We left Paleo on a dull but dry day but as we came "over the top" on our northerly drive the rain started and we spent the afternoon on the Nea Hora in Chania not sunbathing and swimming but looking out from the window of Akrogiali over a seafood salad and wine. (So 28th September was the last sea-swim of the season for us!). Bored, and worried about the security of fully laden Yvette we moved on to Souda Bay and sat in a bar until allowed to board. We were given a good cabin and largely lurked there as it was chilly outside with little to see in the dark. It felt like it was time to head for sunnier climes. But we did do the "gyros and beer" thing on the pool deck, and in the morning we were off in an efficient manner and facing the long day till the next voyage.
Not for the faint-hearted at 7am! |
Our vessel for the voyage back to Ancona was the same as going over, so we knew its strengths and weaknesses!
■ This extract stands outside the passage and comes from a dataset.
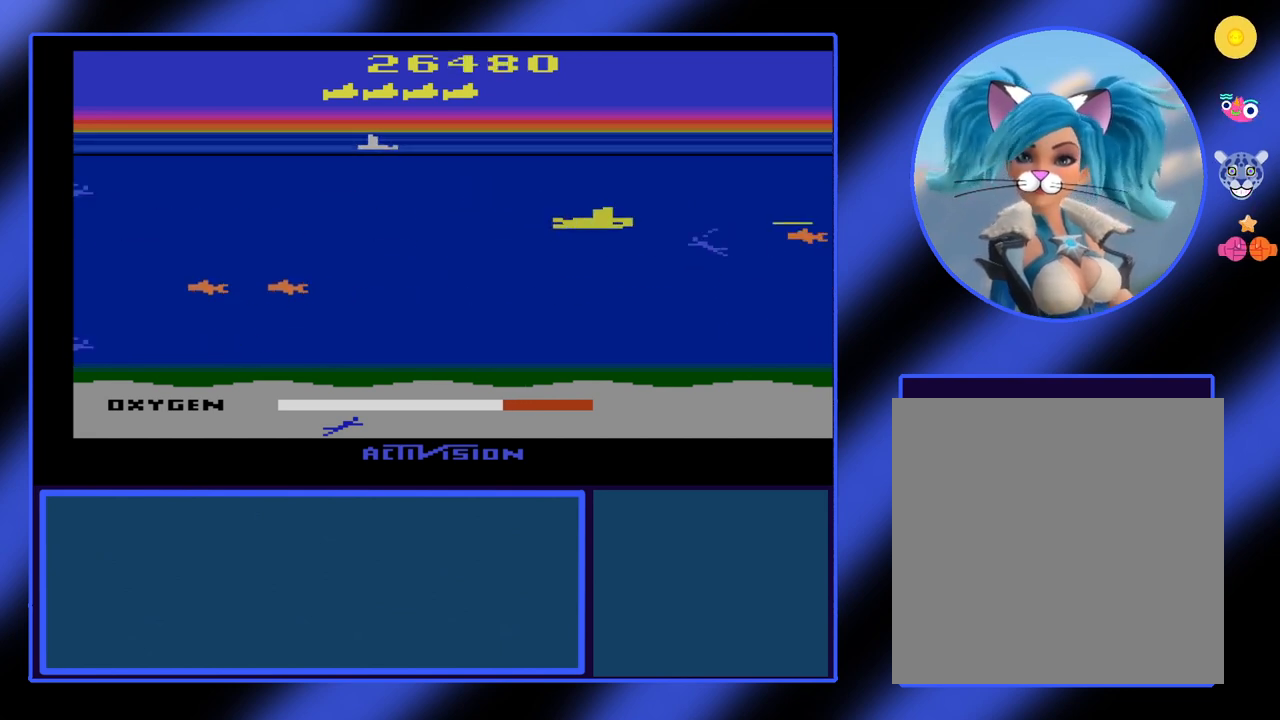
{"buttons": ["B"], "left_stick": "center", "events": [[67, "left_stick", "center"], [433, "left_stick", "down"], [500, "left_stick", "center"]]}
We somehow managed to jump the boarding queue when they saw the bikes and we were required - as before - to remove them and go down two decks to the bowels (and indeed the stern-most position with its implications for next day)l but with a ridiculously small number of car travellers we got a free upgrade in cabin to consolidate us, and the evening sailing was like being on the Marie Celeste! We ate in the a la carte and chose the wrong dish, slept through the embarkation of many more cars and passengers in Igoumenitsia and treated ourselves next day to some internet time to get some jobs done! The weather was a bit grim! We were only a little late docking and on the way downstairs we crossed paths with two young stowaways of Asian heritage racing up from the vehicle decks. They may well have been the ones we had seen in Patras frantically trying to find an accessible truck - such desperation, and such grim prospects!
In contrast we had two nights ahead in rather nice Italian hotels doing remarkable deals for Autumn midweek stays. But first we had to get going! As anticipated it was a very long wait until our turn to drive up the ramps, re-load the bikes and leave the ship, but was still light, but by the time we had crawled to the autostrada it wasn't! And then it started to rain so it was as well that our target in Imola was easy to find.It was a comfortable stay and an interesting meal that merited a Booking.com entry! (we are Robert from Spain!)
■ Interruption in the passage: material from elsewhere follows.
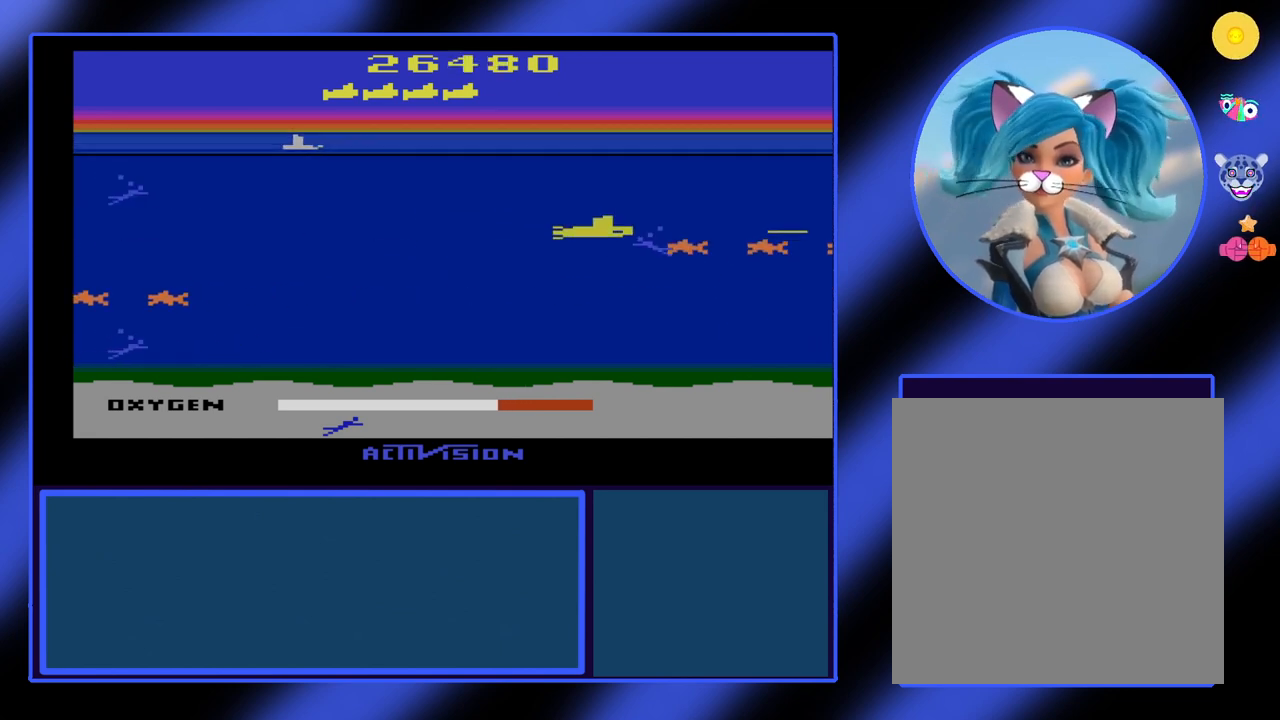
{"buttons": ["B"], "left_stick": "left", "events": [[133, "left_stick", "left"]]}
Then it was back onto the autostrada and round Bologna, one of those ghastly Italian service stations with good panine, improving weather, a few roadworks causing confusion near Piacenza and gliding into the Grand Hotel Arenzano in its prime seaside location and with its grand history. We had stayed in a motel a few years ago and so know this is a charming resort with good eating. We gained early entry to a sea-view room, but saw the 1-Michelin-star restaurant and also knew we wouldn't be eating there! We did a serious promenade walk in the sun and by the time we had been given generous titbits in two different bars, we decided to people-watch instead and took back a bottle to the room. Next day we had an experience that also led to a Booking.com review, but hey!
The next stage started with poor visibility, but when we emerged from the last Italian tunnel near Ventimiglia the bright sun shone and so it did for almost the rest of our time in France. We made an overnight stop in Aix-en-Provence at the largest Campanile we have seen. It was surrounded by large schools and colleges and was heavily fortified so we decided not to attempt exploration of the area and instead rested in the bar with a half of Prosecco! This - as our first day back in France - mirrored our first on entry back in June when we celebrated the near-defeat of the Tories in UK! This time we were marking - perhaps - their continued chaos and humiliation. We had a decent Campanile meal finishing with the leftover patisserie we had been given with the fizz.
The final stage of the exodus should have been easy. We trundled on down the autoroute expecting to get to the campsite before the staff lunch break and with a chance to buy cheap supermarket diesel. We know exactly which exit is best for Lattes, but we had forgotten about the diversion of the A9 around Montpellier that has been in construction for many years. Way before any familiar junctions the yellow signs started to tell us us about the A709. With hindsight it is perfectly clear that we needed it, but we ignored it and stayed on the A9. We also now know that would mean a length of 23km on the new bit and no chance to change your mind! Ideas of early arrival were replaced by anxiety about fuel and annoyance with ViaMichelin which did not seem (unlike Google Map) to have updated. The new section had opened on May 30/31st - not long after our last stay, and we had not been near on the UK-Crete run as we went East for Switzerland! There are some great pictures here of the grand projet.
Greyrocks just had to carry on almost to Sete and then return on the N road via a petrol station. Back in Montpellier we got swift puncture repair to Bob's bike at Decathlon, had a nice lunch, did the shopping and went to the campsite when they re-opened. Karma returned eventually!